Photo time! The first photo is of me in LOVE Park in front of the LOVE sculpture in Philadelphia. This sculpture very simply, yet very profoundly states what I believe is at the core of every human being, and what I believe must be nurtured through action. The next is of a beautiful Christmas display in Macy's, right next to City Hall in Philadelphia. Everyday at noon and 5:30pm they have Christmas music playing on a huge pipe organ, along with a small light show. It was wonderful. Next, I am sitting with my beautiful girlfriend, Ashley, and my amazing little niece and goddaughter, Lilli. I finally got a photo of myself with the Adult Employment Program employees at CFL. Lastly, I stand next to the Liberty Bell, with Liberty Hall, where the Declaration of Independence and the Constitution, among many other very important documents, were signed.

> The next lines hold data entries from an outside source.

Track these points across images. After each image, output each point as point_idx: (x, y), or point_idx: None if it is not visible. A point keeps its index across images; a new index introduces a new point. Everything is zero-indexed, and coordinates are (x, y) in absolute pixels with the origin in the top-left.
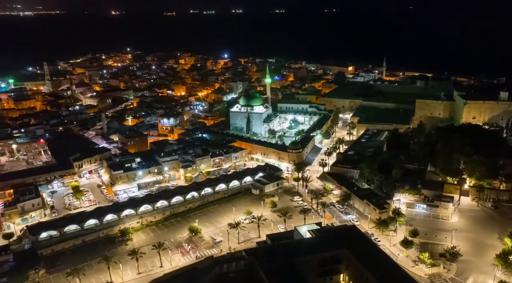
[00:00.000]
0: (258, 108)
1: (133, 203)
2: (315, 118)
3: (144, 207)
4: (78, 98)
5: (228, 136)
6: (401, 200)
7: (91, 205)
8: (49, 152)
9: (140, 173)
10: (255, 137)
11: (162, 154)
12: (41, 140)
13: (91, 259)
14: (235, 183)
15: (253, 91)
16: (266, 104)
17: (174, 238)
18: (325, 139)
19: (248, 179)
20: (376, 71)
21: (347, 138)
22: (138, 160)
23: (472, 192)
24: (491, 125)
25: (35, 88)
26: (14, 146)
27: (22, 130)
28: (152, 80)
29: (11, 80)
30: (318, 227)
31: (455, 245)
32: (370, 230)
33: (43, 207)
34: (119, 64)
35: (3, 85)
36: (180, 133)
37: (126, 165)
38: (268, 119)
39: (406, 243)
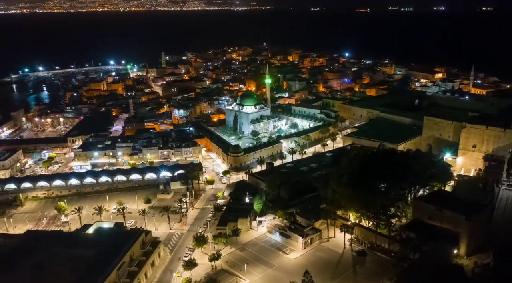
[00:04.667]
0: (249, 108)
1: (50, 177)
2: (318, 124)
3: (58, 182)
4: (150, 85)
5: (201, 131)
6: (265, 223)
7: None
8: (71, 127)
9: (96, 153)
10: (231, 138)
11: (119, 140)
12: (81, 117)
13: None
14: (151, 175)
15: (249, 91)
16: (262, 105)
17: (49, 212)
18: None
19: (167, 173)
20: (457, 81)
21: (321, 150)
22: (108, 142)
23: (356, 231)
24: (495, 159)
25: (151, 75)
26: (61, 119)
27: (73, 107)
28: (236, 74)
29: (129, 66)
30: (113, 227)
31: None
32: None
33: (9, 168)
34: (240, 58)
35: (134, 70)
36: (176, 125)
37: (99, 145)
38: (259, 120)
39: (188, 265)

One final thought. Yesterday, while touring Freedom Hall, I learned that the Declaration of Independence was supposed to be signed on July 2 rather than July 4. The reason for the delay is that there was some trouble with the verbiage of what I think the tour guide called "the conscience of a nation." All the signers of the Declaration of independence agreed that they wanted a republic government, and they wanted it that way so there would be no abuse of power and that everyone would be seen as equal on U.S. soil. These are the words they finally came up with - "We hold these truths to be self-evident, that all men are created equal, that they are endowed by their Creator with certain unalienable Rights, that among these are Life, Liberty and the pursuit of Happiness." Without publicly passing any judgment, I pose the following question. Have we upheld the values and principles our great nation was founded on?